* _WORK ORDER 1_: Please say whether each statement below agrees with the Elizabeth Strong biography that follows, answering yes or no and quoting the exact words that decide it: (a) Strong was born in Honolulu. (b) Strong received the Alvord Gold Medal in 1876. (c) Strong spent eight years in France.
* _WORK ORDER 2_:
Answer these questions from the Elizabeth Strong biography below:
(a) Of which church was Strong's father pastor in Honolulu?
(b) What did Strong paint and sell through local stores?
(c) With which animal painter did Strong study in France?
* _WORK ORDER 3_: Write the next part of the Elizabeth Strong biography below, picking up after its last sentence.

* _PASSAGE SHOWN_:
^^^^^^^^

Monday, February 11, 2013

Elizabeth Strong, The Rosa Bonheur of America

Elizabeth Strong
Precious Moments
ca. 1887
Oil on canvas
 61 ½ x 46 ¼  inches

Elizabeth Strong was an American artist who specialized in the painting of animals along with portraits, landscapes, and seascapes-primarily of the Monterey Penninsula. Born in Hartford Connecticut in February 1854, Strong spent the first four years of her life in Honolulu, Hawaii, where her father was pastor of the Fort Street Church.

In 1858, the family settled in Oakland, California where she was tutored at home by her father. At 18 years old, Strong, smothered by her father's dictatorial rule, left home and entered high school as a freshman. Strong quickly completed her high school education on her own. She was first exposed to art during her brief time spent in public school where she discovered her talent for drawing. That interest led to her exploration of watercolor and she began to paint wildflowers that she sold through local stores.

While studying art privately, Strong was introduced to the work of Rosa Bonheur, the French Realist painter who was an animalière, an artist who focused specifically on painting animals in subperb detail. Bonheur was the inspiration for the direction in which Strong's career was determined.    

Elizabeth Strong
English Setter with Terrier
ca. 1885
Oil on canvas/board
21 x 25 1/2 inches

Strong continued to study while she painted. She attended the California School of Design in San Francisco where she recieved the Alvord Diploma for Drawing in 1875 and the Alvord Gold Medal in the same category in 1876. [1] Strong accumulated enough money from the sale of pictures and pets of wealthy patrons to fulfill her dream to study abroad-she went to Paris. During her eight year sojourn in France, she studied further with animal painter Emil van Marcke and ran a school of her own.

^^^^^^^^

* _PROVIDED RECORDS_:
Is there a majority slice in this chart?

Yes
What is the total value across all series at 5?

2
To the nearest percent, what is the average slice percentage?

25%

^^^^^^^^

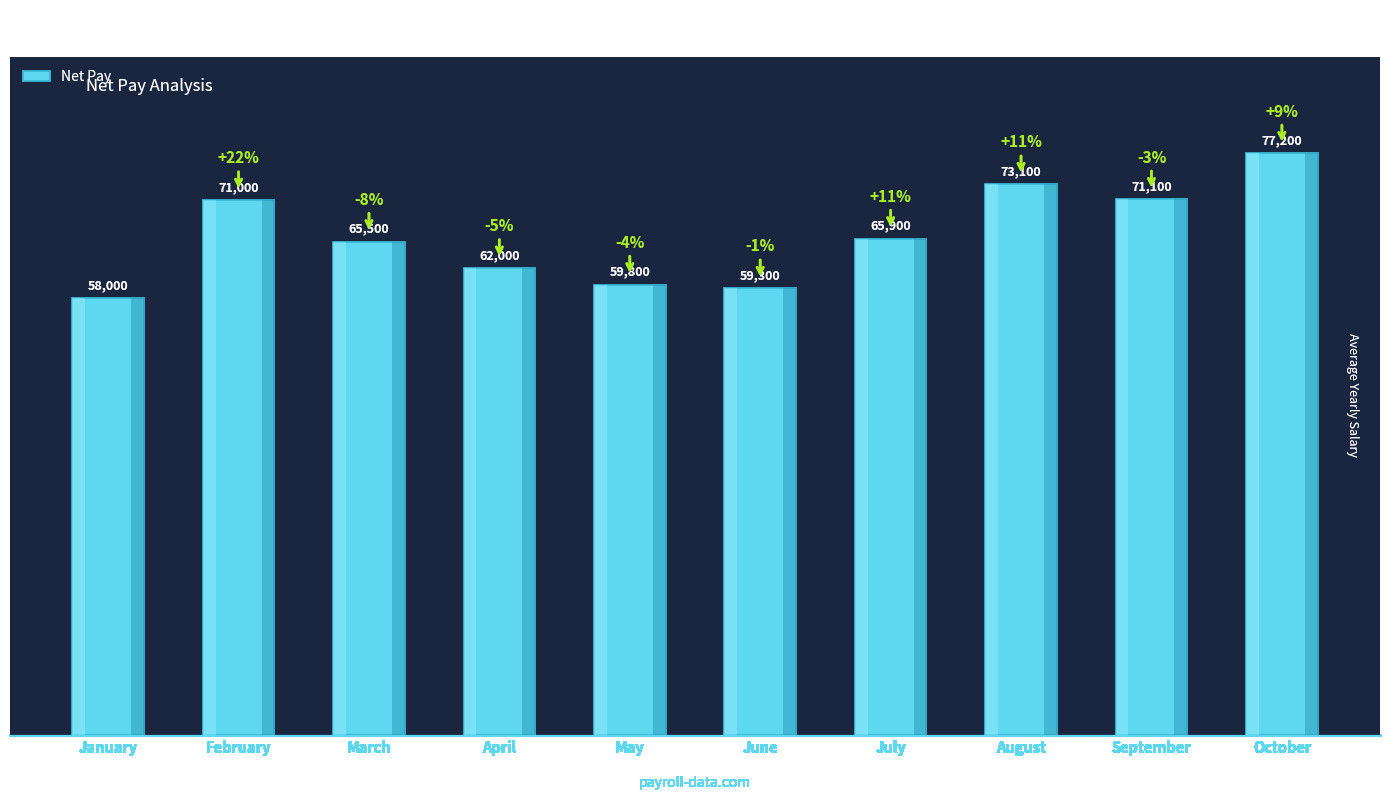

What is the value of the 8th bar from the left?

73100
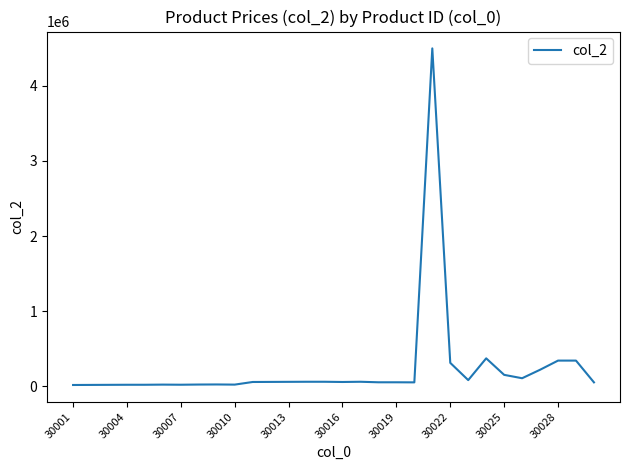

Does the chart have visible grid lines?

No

^^^^^^^^

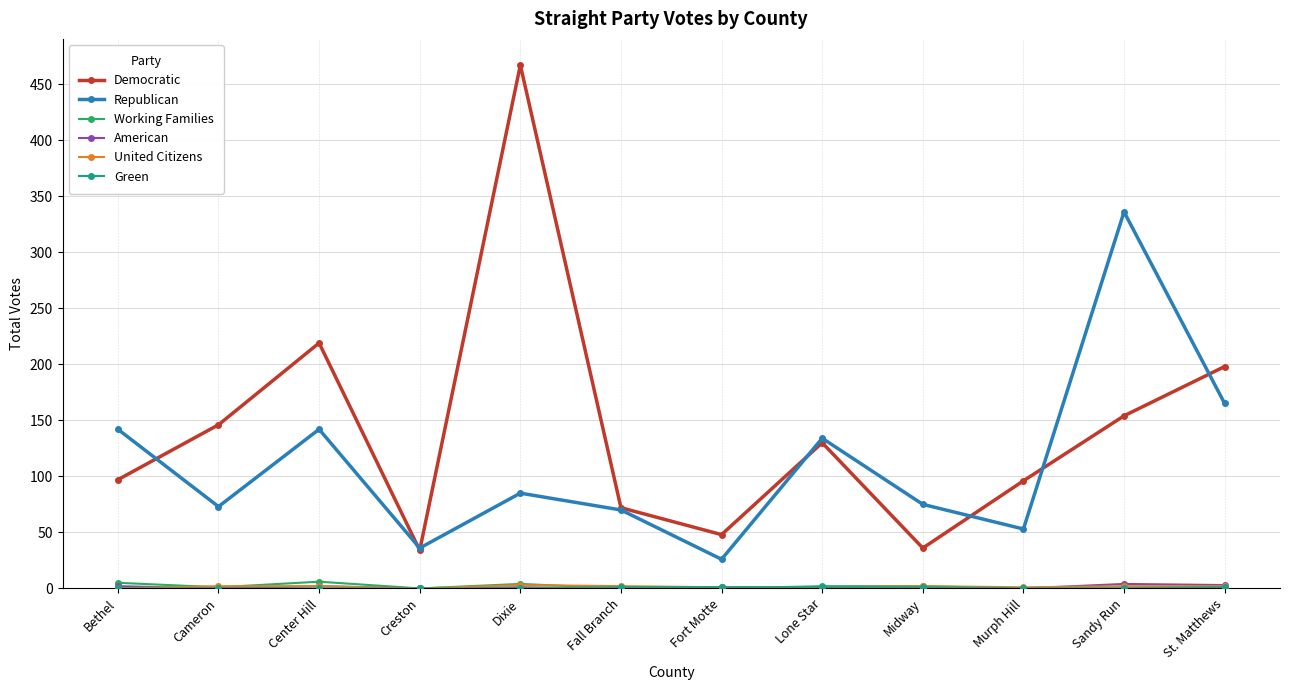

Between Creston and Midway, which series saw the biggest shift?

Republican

^^^^^^^^

* _ANSWER 1_:
(a) No: "Born in Hartford Connecticut in February 1854"
(b) Yes: "the Alvord Gold Medal in the same category in 1876"
(c) Yes: "During her eight year sojourn in France"

* _ANSWER 2_:
(a) The Fort Street Church
(b) Wildflowers, in watercolor
(c) Emil van Marcke

* _ANSWER 3_:
Elizabeth Strong
Paris Painting
Oil on Canvas
n. d.

After her return to the United States, Strong studied at the Art Students League in New York City under William Merritt Chase before returning to Paris where she lived until 1905. [2] While there, exhibited often at the prestigious Paris Salon. From Paris, she returned to California and settled in Berkeley in 1905 when she placed 34 of her paintings done in Europe on display in San Francisco. The destruction of her work in the earthquake and fire of that year devastated her. Strong went to Boston where she taught at a girls school in the area before returning to Berkeley in 1907. After settling on the Monterey Peninsula in Carmel, she painted many more landscapes and seascapes and, in the mid-1930s, sketched in the Yosemite Valley. [3]Strong helped in the formation of the Carmel Art Association in 1927, and was active in the local art scene until her death in Carmel on October 30, 1941.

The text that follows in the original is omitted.